» Your task
The records should be repeated word for word, pictures excluded.

== Listed entries

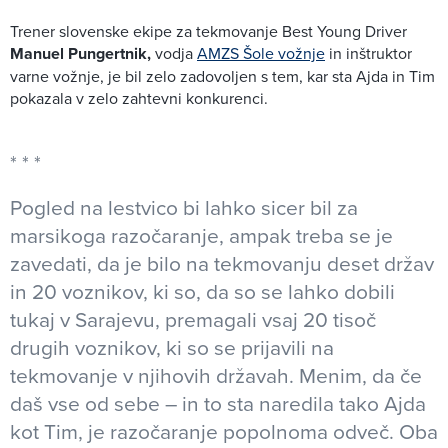
Trener slovenske ekipe za tekmovanje Best Young Driver
Manuel Pungertnik,
vodja
AMZS Šole vožnje
in inštruktor
varne vožnje, je bil zelo zadovoljen s tem, kar sta Ajda in Tim
pokazala v zelo zahtevni konkurenci.
Pogled na lestvico bi lahko sicer bil za
marsikoga razočaranje, ampak treba se je
zavedati, da je bilo na tekmovanju deset držav
in 20 voznikov, ki so, da so se lahko dobili
tukaj v Sarajevu, premagali vsaj 20 tisoč
drugih voznikov, ki so se prijavili na
tekmovanje v njihovih državah. Menim, da če
daš vse od sebe – in to sta naredila tako Ajda
kot Tim, je razočaranje popolnoma odveč. Oba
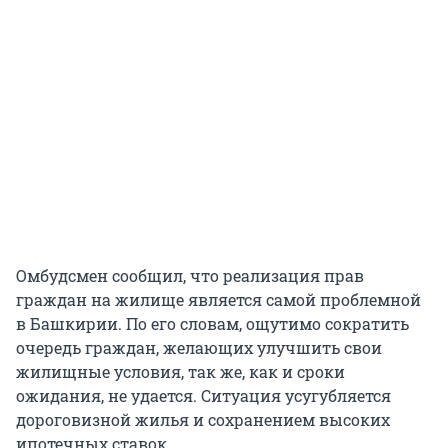
Омбудсмен сообщил, что реализация прав
граждан на жилище является самой проблемной
в Башкирии. По его словам, ощутимо сократить
очередь граждан, желающих улучшить свои
жилищные условия, так же, как и сроки
ожидания, не удается. Ситуация усугубляется
дороговизной жилья и сохранением высоких
ипотечных ставок.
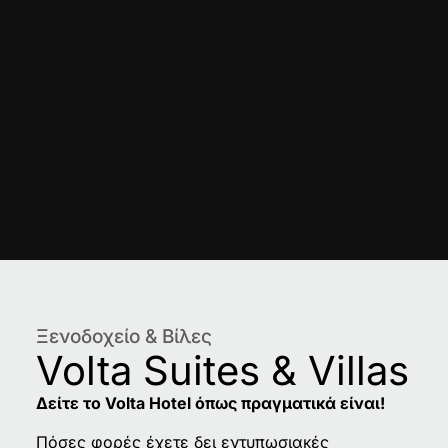
Ξενοδοχείο & Βίλες
Volta Suites & Villas
Δείτε το Volta Hotel όπως πραγματικά είναι!
Πόσες φορές έχετε δει εντυπωσιακές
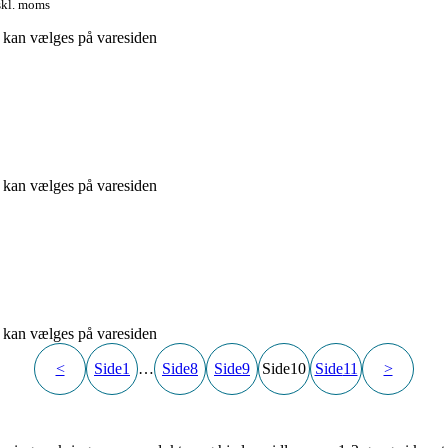
skl. moms
e kan vælges på varesiden
e kan vælges på varesiden
e kan vælges på varesiden
<
Side
1
…
Side
8
Side
9
Side
10
Side
11
>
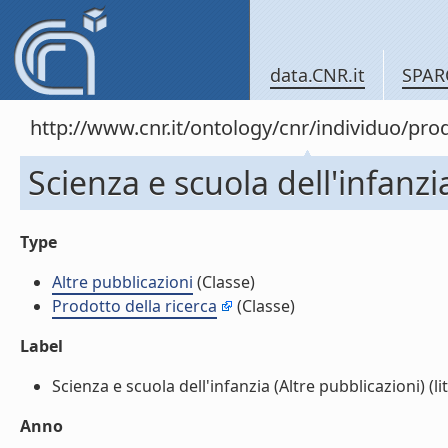
data.CNR.it
SPAR
http://www.cnr.it/ontology/cnr/individuo/pr
Scienza e scuola dell'infanzi
Type
Altre pubblicazioni
(Classe)
Prodotto della ricerca
(Classe)
Label
Scienza e scuola dell'infanzia (Altre pubblicazioni) (lit
Anno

====

» Written response
Trener slovenske ekipe za tekmovanje Best Young Driver
Manuel Pungertnik,
vodja
AMZS Šole vožnje
in inštruktor
varne vožnje, je bil zelo zadovoljen s tem, kar sta Ajda in Tim
pokazala v zelo zahtevni konkurenci.
Pogled na lestvico bi lahko sicer bil za
marsikoga razočaranje, ampak treba se je
zavedati, da je bilo na tekmovanju deset držav
in 20 voznikov, ki so, da so se lahko dobili
tukaj v Sarajevu, premagali vsaj 20 tisoč
drugih voznikov, ki so se prijavili na
tekmovanje v njihovih državah. Menim, da če
daš vse od sebe – in to sta naredila tako Ajda
kot Tim, je razočaranje popolnoma odveč. Oba
Омбудсмен сообщил, что реализация прав
граждан на жилище является самой проблемной
в Башкирии. По его словам, ощутимо сократить
очередь граждан, желающих улучшить свои
жилищные условия, так же, как и сроки
ожидания, не удается. Ситуация усугубляется
дороговизной жилья и сохранением высоких
ипотечных ставок.
Ξενοδοχείο & Βίλες
Volta Suites & Villas
Δείτε το Volta Hotel όπως πραγματικά είναι!
Πόσες φορές έχετε δει εντυπωσιακές
skl. moms
e kan vælges på varesiden
e kan vælges på varesiden
e kan vælges på varesiden
<
Side
1
…
Side
8
Side
9
Side
10
Side
11
>
data.CNR.it
SPAR
http://www.cnr.it/ontology/cnr/individuo/pr
Scienza e scuola dell'infanzi
Type
Altre pubblicazioni
(Classe)
Prodotto della ricerca
(Classe)
Label
Scienza e scuola dell'infanzia (Altre pubblicazioni) (lit
Anno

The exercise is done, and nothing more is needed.